= Working data =
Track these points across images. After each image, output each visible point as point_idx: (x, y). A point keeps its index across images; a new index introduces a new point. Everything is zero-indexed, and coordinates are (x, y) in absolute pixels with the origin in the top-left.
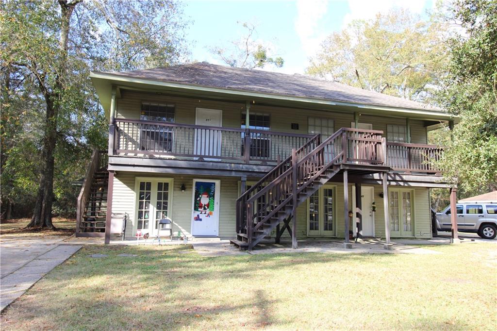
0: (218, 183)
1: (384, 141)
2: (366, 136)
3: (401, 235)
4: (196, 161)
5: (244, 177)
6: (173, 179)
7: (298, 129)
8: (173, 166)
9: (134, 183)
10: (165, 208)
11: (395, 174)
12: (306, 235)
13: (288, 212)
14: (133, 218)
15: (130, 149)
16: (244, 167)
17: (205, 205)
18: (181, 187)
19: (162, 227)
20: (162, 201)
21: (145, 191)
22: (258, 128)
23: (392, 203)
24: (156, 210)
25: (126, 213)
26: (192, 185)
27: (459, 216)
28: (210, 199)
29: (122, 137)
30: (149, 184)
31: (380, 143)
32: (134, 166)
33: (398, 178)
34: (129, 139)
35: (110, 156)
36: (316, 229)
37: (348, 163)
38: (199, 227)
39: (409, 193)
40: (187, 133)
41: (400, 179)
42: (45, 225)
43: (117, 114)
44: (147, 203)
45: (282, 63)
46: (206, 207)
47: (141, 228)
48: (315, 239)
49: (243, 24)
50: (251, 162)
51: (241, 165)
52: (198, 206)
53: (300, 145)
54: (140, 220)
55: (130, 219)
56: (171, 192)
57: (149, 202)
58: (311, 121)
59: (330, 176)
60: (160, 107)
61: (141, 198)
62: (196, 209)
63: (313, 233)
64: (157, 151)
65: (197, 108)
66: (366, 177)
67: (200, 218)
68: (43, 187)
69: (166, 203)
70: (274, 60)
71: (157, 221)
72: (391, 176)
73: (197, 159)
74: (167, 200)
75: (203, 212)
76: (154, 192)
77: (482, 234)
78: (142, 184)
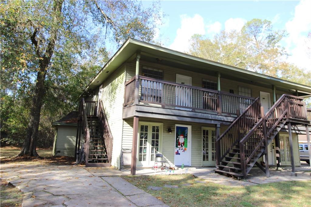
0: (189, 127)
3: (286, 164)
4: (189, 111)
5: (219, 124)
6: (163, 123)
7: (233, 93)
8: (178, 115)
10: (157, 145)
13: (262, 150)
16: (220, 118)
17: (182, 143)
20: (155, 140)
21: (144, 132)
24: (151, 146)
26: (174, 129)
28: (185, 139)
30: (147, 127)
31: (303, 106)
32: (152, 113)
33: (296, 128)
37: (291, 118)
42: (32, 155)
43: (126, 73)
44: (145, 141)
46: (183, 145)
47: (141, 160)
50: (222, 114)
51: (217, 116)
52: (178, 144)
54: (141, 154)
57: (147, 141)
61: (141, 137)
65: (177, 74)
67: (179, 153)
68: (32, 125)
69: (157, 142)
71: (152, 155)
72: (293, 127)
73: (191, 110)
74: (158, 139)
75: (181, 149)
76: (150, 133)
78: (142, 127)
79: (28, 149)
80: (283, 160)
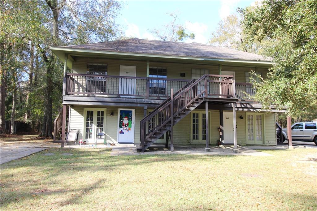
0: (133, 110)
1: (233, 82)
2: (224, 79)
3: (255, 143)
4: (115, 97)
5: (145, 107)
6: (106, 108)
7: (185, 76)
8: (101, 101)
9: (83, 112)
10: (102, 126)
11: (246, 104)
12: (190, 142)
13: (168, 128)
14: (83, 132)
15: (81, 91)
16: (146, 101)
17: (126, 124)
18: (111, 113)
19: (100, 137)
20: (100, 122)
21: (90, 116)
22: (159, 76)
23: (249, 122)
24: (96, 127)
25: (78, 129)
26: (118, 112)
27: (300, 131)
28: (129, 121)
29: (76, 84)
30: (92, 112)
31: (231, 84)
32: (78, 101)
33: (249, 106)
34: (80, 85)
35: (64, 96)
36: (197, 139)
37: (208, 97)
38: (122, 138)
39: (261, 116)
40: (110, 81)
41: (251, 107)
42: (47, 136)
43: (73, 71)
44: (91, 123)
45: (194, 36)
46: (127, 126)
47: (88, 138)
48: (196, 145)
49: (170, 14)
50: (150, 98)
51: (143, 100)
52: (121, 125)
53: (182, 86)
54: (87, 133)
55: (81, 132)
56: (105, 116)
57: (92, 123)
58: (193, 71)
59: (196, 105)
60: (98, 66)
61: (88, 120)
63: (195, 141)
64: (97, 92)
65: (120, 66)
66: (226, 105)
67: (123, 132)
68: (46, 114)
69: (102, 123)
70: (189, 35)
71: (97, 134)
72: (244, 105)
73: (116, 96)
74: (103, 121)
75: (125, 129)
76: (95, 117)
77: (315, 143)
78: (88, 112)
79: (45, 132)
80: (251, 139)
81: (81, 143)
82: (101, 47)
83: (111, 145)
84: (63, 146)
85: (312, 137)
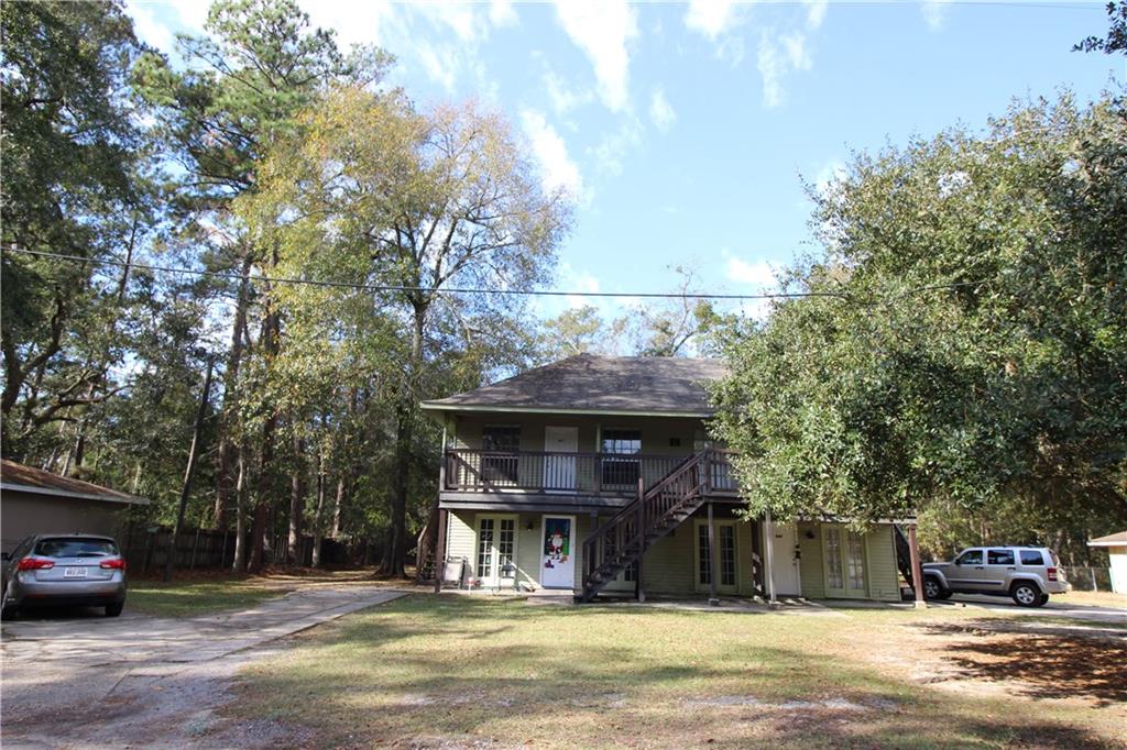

= Task item =
Render all of the material above as a Markdown table with the columns "Row" and "Entry," one numbered row per line, skipping blank lines. Leave the pictures out of the answer.

= Solution for this problem =
| Row | Entry |
|---|---|
| 1 | Track these points across images. After each image, output each visible point as point_idx: (x, y). A point keeps its index across images; a new index introduces a new point. Everything is zero-indexed, and coordinates are (x, y) in absolute pixels with the origin in the top-left. |
| 2 | 0: (218, 183) |
| 3 | 1: (384, 141) |
| 4 | 2: (366, 136) |
| 5 | 3: (401, 235) |
| 6 | 4: (196, 161) |
| 7 | 5: (244, 177) |
| 8 | 6: (173, 179) |
| 9 | 7: (298, 129) |
| 10 | 8: (173, 166) |
| 11 | 9: (134, 183) |
| 12 | 10: (165, 208) |
| 13 | 11: (395, 174) |
| 14 | 12: (306, 235) |
| 15 | 13: (288, 212) |
| 16 | 14: (133, 218) |
| 17 | 15: (130, 149) |
| 18 | 16: (244, 167) |
| 19 | 17: (205, 205) |
| 20 | 18: (181, 187) |
| 21 | 19: (162, 227) |
| 22 | 20: (162, 201) |
| 23 | 21: (145, 191) |
| 24 | 22: (258, 128) |
| 25 | 23: (392, 203) |
| 26 | 24: (156, 210) |
| 27 | 25: (126, 213) |
| 28 | 26: (192, 185) |
| 29 | 27: (459, 216) |
| 30 | 28: (210, 199) |
| 31 | 29: (122, 137) |
| 32 | 30: (149, 184) |
| 33 | 31: (380, 143) |
| 34 | 32: (134, 166) |
| 35 | 33: (398, 178) |
| 36 | 34: (129, 139) |
| 37 | 35: (110, 156) |
| 38 | 36: (316, 229) |
| 39 | 37: (348, 163) |
| 40 | 38: (199, 227) |
| 41 | 39: (409, 193) |
| 42 | 40: (187, 133) |
| 43 | 41: (400, 179) |
| 44 | 42: (45, 225) |
| 45 | 43: (117, 114) |
| 46 | 44: (147, 203) |
| 47 | 45: (282, 63) |
| 48 | 46: (206, 207) |
| 49 | 47: (141, 228) |
| 50 | 48: (315, 239) |
| 51 | 49: (243, 24) |
| 52 | 50: (251, 162) |
| 53 | 51: (241, 165) |
| 54 | 52: (198, 206) |
| 55 | 53: (300, 145) |
| 56 | 54: (140, 220) |
| 57 | 55: (130, 219) |
| 58 | 56: (171, 192) |
| 59 | 57: (149, 202) |
| 60 | 58: (311, 121) |
| 61 | 59: (330, 176) |
| 62 | 60: (160, 107) |
| 63 | 61: (141, 198) |
| 64 | 62: (196, 209) |
| 65 | 63: (313, 233) |
| 66 | 64: (157, 151) |
| 67 | 65: (197, 108) |
| 68 | 66: (366, 177) |
| 69 | 67: (200, 218) |
| 70 | 68: (43, 187) |
| 71 | 69: (166, 203) |
| 72 | 70: (274, 60) |
| 73 | 71: (157, 221) |
| 74 | 72: (391, 176) |
| 75 | 73: (197, 159) |
| 76 | 74: (167, 200) |
| 77 | 75: (203, 212) |
| 78 | 76: (154, 192) |
| 79 | 77: (482, 234) |
| 80 | 78: (142, 184) |
| 81 | 0: (189, 127) |
| 82 | 3: (286, 164) |
| 83 | 4: (189, 111) |
| 84 | 5: (219, 124) |
| 85 | 6: (163, 123) |
| 86 | 7: (233, 93) |
| 87 | 8: (178, 115) |
| 88 | 10: (157, 145) |
| 89 | 13: (262, 150) |
| 90 | 16: (220, 118) |
| 91 | 17: (182, 143) |
| 92 | 20: (155, 140) |
| 93 | 21: (144, 132) |
| 94 | 24: (151, 146) |
| 95 | 26: (174, 129) |
| 96 | 28: (185, 139) |
| 97 | 30: (147, 127) |
| 98 | 31: (303, 106) |
| 99 | 32: (152, 113) |
| 100 | 33: (296, 128) |
| 101 | 37: (291, 118) |
| 102 | 42: (32, 155) |
| 103 | 43: (126, 73) |
| 104 | 44: (145, 141) |
| 105 | 46: (183, 145) |
| 106 | 47: (141, 160) |
| 107 | 50: (222, 114) |
| 108 | 51: (217, 116) |
| 109 | 52: (178, 144) |
| 110 | 54: (141, 154) |
| 111 | 57: (147, 141) |
| 112 | 61: (141, 137) |
| 113 | 65: (177, 74) |
| 114 | 67: (179, 153) |
| 115 | 68: (32, 125) |
| 116 | 69: (157, 142) |
| 117 | 71: (152, 155) |
| 118 | 72: (293, 127) |
| 119 | 73: (191, 110) |
| 120 | 74: (158, 139) |
| 121 | 75: (181, 149) |
| 122 | 76: (150, 133) |
| 123 | 78: (142, 127) |
| 124 | 79: (28, 149) |
| 125 | 80: (283, 160) |
| 126 | 0: (133, 110) |
| 127 | 1: (233, 82) |
| 128 | 2: (224, 79) |
| 129 | 3: (255, 143) |
| 130 | 4: (115, 97) |
| 131 | 5: (145, 107) |
| 132 | 6: (106, 108) |
| 133 | 7: (185, 76) |
| 134 | 8: (101, 101) |
| 135 | 9: (83, 112) |
| 136 | 10: (102, 126) |
| 137 | 11: (246, 104) |
| 138 | 12: (190, 142) |
| 139 | 13: (168, 128) |
| 140 | 14: (83, 132) |
| 141 | 15: (81, 91) |
| 142 | 16: (146, 101) |
| 143 | 17: (126, 124) |
| 144 | 18: (111, 113) |
| 145 | 19: (100, 137) |
| 146 | 20: (100, 122) |
| 147 | 21: (90, 116) |
| 148 | 22: (159, 76) |
| 149 | 23: (249, 122) |
| 150 | 24: (96, 127) |
| 151 | 25: (78, 129) |
| 152 | 26: (118, 112) |
| 153 | 27: (300, 131) |
| 154 | 28: (129, 121) |
| 155 | 29: (76, 84) |
| 156 | 30: (92, 112) |
| 157 | 31: (231, 84) |
| 158 | 32: (78, 101) |
| 159 | 33: (249, 106) |
| 160 | 34: (80, 85) |
| 161 | 35: (64, 96) |
| 162 | 36: (197, 139) |
| 163 | 37: (208, 97) |
| 164 | 38: (122, 138) |
| 165 | 39: (261, 116) |
| 166 | 40: (110, 81) |
| 167 | 41: (251, 107) |
| 168 | 42: (47, 136) |
| 169 | 43: (73, 71) |
| 170 | 44: (91, 123) |
| 171 | 45: (194, 36) |
| 172 | 46: (127, 126) |
| 173 | 47: (88, 138) |
| 174 | 48: (196, 145) |
| 175 | 49: (170, 14) |
| 176 | 50: (150, 98) |
| 177 | 51: (143, 100) |
| 178 | 52: (121, 125) |
| 179 | 53: (182, 86) |
| 180 | 54: (87, 133) |
| 181 | 55: (81, 132) |
| 182 | 56: (105, 116) |
| 183 | 57: (92, 123) |
| 184 | 58: (193, 71) |
| 185 | 59: (196, 105) |
| 186 | 60: (98, 66) |
| 187 | 61: (88, 120) |
| 188 | 63: (195, 141) |
| 189 | 64: (97, 92) |
| 190 | 65: (120, 66) |
| 191 | 66: (226, 105) |
| 192 | 67: (123, 132) |
| 193 | 68: (46, 114) |
| 194 | 69: (102, 123) |
| 195 | 70: (189, 35) |
| 196 | 71: (97, 134) |
| 197 | 72: (244, 105) |
| 198 | 73: (116, 96) |
| 199 | 74: (103, 121) |
| 200 | 75: (125, 129) |
| 201 | 76: (95, 117) |
| 202 | 77: (315, 143) |
| 203 | 78: (88, 112) |
| 204 | 79: (45, 132) |
| 205 | 80: (251, 139) |
| 206 | 81: (81, 143) |
| 207 | 82: (101, 47) |
| 208 | 83: (111, 145) |
| 209 | 84: (63, 146) |
| 210 | 85: (312, 137) |